Understanding Multi-Cluster Kubernetes
Organizations are increasingly deploying multiple Kubernetes clusters to improve availability, isolation and scalability. Learn about the benefits of building multi-cluster Kubernetes applications, how to architect them, and the strategies available for implementing them.
What is Multi-Cluster?
Multi-cluster is a strategy for deploying an application on or across multiple Kubernetes clusters with the goal of improving availability, isolation, and scalability. Multi-cluster can be important to ensure compliance with different and conflicting regulations, as individual clusters can be adapted to comply with geographic- or certification-specific regulations. The speed and safety of software delivery can also be increased, with individual development teams deploying applications to isolated clusters and selectively exposing which services are available for testing and release.
Today, organizations are increasingly deploying many more Kubernetes clusters, and treating these clusters as disposable. Several organizations have talked at KubeCon about “treating clusters as cattle, not pets.” This approach results in several benefits.
Improved Operational Readiness
By standardizing cluster creation, the associated operational runbooks, troubleshooting, and tools are simplified.

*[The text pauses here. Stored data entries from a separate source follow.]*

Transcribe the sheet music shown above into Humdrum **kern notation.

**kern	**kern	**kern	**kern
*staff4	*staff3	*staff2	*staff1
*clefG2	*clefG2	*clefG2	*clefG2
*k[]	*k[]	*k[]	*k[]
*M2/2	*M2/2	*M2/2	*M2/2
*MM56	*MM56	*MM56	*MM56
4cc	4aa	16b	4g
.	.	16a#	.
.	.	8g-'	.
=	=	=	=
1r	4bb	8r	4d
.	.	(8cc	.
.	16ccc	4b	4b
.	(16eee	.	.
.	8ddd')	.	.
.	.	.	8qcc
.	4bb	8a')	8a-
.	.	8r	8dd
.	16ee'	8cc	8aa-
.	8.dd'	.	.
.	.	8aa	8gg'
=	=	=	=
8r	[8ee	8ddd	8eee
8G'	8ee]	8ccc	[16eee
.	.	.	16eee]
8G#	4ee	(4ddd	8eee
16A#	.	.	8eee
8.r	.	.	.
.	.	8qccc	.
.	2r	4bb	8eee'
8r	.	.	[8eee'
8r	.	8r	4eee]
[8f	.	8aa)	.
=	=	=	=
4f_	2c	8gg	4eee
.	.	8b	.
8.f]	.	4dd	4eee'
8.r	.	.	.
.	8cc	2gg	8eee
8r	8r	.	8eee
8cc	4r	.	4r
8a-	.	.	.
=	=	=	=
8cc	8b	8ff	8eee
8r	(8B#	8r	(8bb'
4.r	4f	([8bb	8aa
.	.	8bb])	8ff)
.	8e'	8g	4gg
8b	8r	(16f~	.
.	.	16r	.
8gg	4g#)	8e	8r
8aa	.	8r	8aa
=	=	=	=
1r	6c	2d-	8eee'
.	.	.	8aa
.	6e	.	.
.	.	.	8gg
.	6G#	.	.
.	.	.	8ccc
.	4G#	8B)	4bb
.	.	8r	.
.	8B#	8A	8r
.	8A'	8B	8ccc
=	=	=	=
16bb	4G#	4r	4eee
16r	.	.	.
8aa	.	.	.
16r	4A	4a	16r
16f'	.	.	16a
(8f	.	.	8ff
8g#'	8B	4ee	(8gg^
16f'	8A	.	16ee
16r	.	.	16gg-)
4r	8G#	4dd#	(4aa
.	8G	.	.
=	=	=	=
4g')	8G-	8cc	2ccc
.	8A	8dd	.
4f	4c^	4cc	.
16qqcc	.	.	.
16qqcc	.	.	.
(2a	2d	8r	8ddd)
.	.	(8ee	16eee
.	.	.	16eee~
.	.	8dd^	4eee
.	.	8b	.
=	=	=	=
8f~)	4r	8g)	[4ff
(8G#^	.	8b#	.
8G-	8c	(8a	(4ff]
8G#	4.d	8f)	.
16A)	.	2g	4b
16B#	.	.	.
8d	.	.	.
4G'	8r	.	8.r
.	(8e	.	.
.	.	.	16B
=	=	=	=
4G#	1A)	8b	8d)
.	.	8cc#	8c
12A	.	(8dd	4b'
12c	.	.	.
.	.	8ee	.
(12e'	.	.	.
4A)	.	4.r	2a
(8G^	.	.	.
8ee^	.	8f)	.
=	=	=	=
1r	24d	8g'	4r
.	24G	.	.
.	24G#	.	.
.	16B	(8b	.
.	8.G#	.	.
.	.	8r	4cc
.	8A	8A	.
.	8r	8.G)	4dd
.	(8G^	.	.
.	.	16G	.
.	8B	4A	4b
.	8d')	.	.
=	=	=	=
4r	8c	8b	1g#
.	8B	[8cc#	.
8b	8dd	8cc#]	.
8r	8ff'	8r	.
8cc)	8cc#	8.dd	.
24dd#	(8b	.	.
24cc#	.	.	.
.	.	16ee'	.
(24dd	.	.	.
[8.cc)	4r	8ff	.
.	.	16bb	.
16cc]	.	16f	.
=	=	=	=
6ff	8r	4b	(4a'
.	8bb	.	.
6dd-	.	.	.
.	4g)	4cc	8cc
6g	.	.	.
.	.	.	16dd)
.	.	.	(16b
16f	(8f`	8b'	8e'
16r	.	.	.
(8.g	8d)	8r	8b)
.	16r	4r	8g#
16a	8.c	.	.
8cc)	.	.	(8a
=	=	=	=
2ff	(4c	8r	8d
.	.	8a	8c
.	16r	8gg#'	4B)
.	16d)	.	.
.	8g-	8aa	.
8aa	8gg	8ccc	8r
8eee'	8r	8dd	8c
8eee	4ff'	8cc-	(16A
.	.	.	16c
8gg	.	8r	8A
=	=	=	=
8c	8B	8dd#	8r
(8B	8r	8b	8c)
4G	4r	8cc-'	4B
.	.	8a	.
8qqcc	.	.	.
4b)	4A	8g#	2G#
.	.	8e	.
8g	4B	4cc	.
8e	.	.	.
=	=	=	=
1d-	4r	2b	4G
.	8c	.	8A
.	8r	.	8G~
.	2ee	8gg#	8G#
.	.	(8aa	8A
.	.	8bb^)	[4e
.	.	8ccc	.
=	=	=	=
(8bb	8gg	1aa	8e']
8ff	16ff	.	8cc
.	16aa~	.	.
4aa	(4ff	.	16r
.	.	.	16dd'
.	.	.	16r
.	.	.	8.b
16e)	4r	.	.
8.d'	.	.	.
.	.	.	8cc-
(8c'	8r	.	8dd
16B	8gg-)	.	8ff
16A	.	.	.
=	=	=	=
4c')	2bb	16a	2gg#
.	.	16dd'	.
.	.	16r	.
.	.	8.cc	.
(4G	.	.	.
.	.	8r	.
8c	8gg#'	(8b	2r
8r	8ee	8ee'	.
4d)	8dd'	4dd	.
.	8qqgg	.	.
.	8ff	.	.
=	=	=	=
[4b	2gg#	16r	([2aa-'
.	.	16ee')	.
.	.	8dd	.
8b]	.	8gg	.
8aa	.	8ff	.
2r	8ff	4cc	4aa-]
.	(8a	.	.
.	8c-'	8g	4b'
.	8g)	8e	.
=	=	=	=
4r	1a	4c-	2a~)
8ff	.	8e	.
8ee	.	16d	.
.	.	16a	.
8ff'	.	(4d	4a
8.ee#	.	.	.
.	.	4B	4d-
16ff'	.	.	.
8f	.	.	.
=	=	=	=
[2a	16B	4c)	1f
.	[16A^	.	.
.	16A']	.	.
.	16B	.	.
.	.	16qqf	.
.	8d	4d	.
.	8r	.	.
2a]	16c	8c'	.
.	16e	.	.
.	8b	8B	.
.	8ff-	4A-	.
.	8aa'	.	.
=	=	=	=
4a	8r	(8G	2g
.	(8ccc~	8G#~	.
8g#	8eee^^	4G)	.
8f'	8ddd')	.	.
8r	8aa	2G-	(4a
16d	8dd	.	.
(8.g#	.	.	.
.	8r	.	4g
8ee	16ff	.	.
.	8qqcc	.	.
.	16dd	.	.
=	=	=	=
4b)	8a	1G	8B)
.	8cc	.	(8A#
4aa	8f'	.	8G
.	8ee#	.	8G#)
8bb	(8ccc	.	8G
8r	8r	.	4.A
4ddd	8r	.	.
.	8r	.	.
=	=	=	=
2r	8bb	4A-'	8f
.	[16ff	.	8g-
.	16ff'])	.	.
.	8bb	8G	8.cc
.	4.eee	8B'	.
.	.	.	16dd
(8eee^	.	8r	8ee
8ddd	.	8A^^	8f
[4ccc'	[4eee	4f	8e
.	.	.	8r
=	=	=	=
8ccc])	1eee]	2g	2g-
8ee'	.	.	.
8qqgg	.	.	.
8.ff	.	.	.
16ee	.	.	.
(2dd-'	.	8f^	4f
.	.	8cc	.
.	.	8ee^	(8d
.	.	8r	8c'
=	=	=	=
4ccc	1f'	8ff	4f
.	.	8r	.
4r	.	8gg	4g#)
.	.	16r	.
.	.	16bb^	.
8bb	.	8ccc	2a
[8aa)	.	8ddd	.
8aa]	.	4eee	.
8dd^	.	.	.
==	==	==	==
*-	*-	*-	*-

This eliminates common sources of operational error while also reducing the cognitive load for support engineers and SREs, which ultimately leads to improved overall response time to issues.
Isolation and Multi-Tenancy
Strong isolation guarantees simplify key operational processes such as cluster and application upgrades. Moreover, isolation can reduce the blast radius of a cluster outage. Organizations with strong tenancy isolation requirements can route each tenant to their individual cluster.
Increased Availability and Performance
Multi-cluster enables applications to be deployed in or across multiple availability zones and regions, improving application availability and regional performance for global applications.
Cloud applications today have to comply with a myriad of regulations and policies. A single cluster is unlikely to be able to comply with every regulation. A multi-cluster strategy reduces the scope of compliance for each individual cluster.
Eliminate Vendor Lock-In
A multi-cluster strategy enables your organization to shift workloads between different Kubernetes vendors to take advantage of new capabilities and pricing offered by different vendors.
Multi-Cluster Application Architecture
Multi-cluster applications can be architected in two fundamental ways:
In this model, each cluster runs a full copy of the application. This simple but powerful approach enables an application to scale globally, as the application can be replicated into multiple availability zones or data centers and user traffic routed to the closest or most appropriate cluster. Coupled with a health-aware global load balancer, this architecture also enables failover; if one cluster stops functioning or becomes unresponsive, user traffic is routed to another cluster.
In this model, the services of a single application or system are divided across multiple clusters. This approach provides stronger isolation between parts of the application at the expense of greater complexity. This pattern is often used to ease compliance with regulatory requirements. For example, PCI DSS compliant services and supporting infrastructure can be localised into a single cluster, and the remaining application clusters can be operated outside of this scope. This pattern also facilitates speed and safety during application development and delivery, as individual development teams can deploy their specific services into their own cluster without impacting other teams.
Configuring Multi-Cluster Kubernetes
Multi-cluster Kubernetes has a broad scope, with a multitude of challenges and approaches. The general approaches can be loosely grouped into two categories:
"Kubernetes-centric" approaches have worked on supporting and extending the core Kubernetes primitives for multi-cluster use cases to enable a centralized management plane for multiple clusters. The Kubernetes Cluster Federation project, managed by the Kubernetes Multicluster Special Interest Group takes this approach, as does Google’s Anthos project (via environs).
Real-World Multi-Cluster Kubernetes
Which multi-cluster strategy should you choose? As of mid-2020, most organizations adopting multi-cluster are evaluating the network-centric approaches. The primary reasons for this trend are the lack of maturity in the Federation project and the fact that a GitOps approach to configuration management has become de rigueur for Kubernetes users. A GitOps approach, coupled with some basic automation, lends itself easily to managing multiple clusters, as each cluster can be created from a standardized configuration. Thus, a centralized management plane does not reduce management overhead in a way that is proportional to the complexity it introduces.
Of the network-centric approaches, all of the approaches listed above require adoption of a service mesh. Thus, deciding between the approach requires evaluating service meshes in general, in addition to the specific capabilities of each mesh. A brief summary of each of the approaches is below:
Istio has two different strategies for multi-cluster support: replicated control plane and shared control plane. In general, a replicated control plane results in greater system availability and resilience. Istio provides powerful primitives for multi-cluster communication at the expense of complexity. In practice, application and deployment workflow changes are needed to take full advantage of Istio multi-cluster.
Linkerd service mirroring is a simple but powerful approach that requires no modification by applications. Moreover, Linkerd supports using Ambassador Edge Stack for connecting traffic between clusters, enabling resilient application-level connectivity over the Internet.
Consul Connect uses a VPN-like approach built around Consul Mesh Gateways to connect disparate clusters. This approach requires configuring Consul for data center federation so that different Consul instances can achieve strong consistency over a WAN.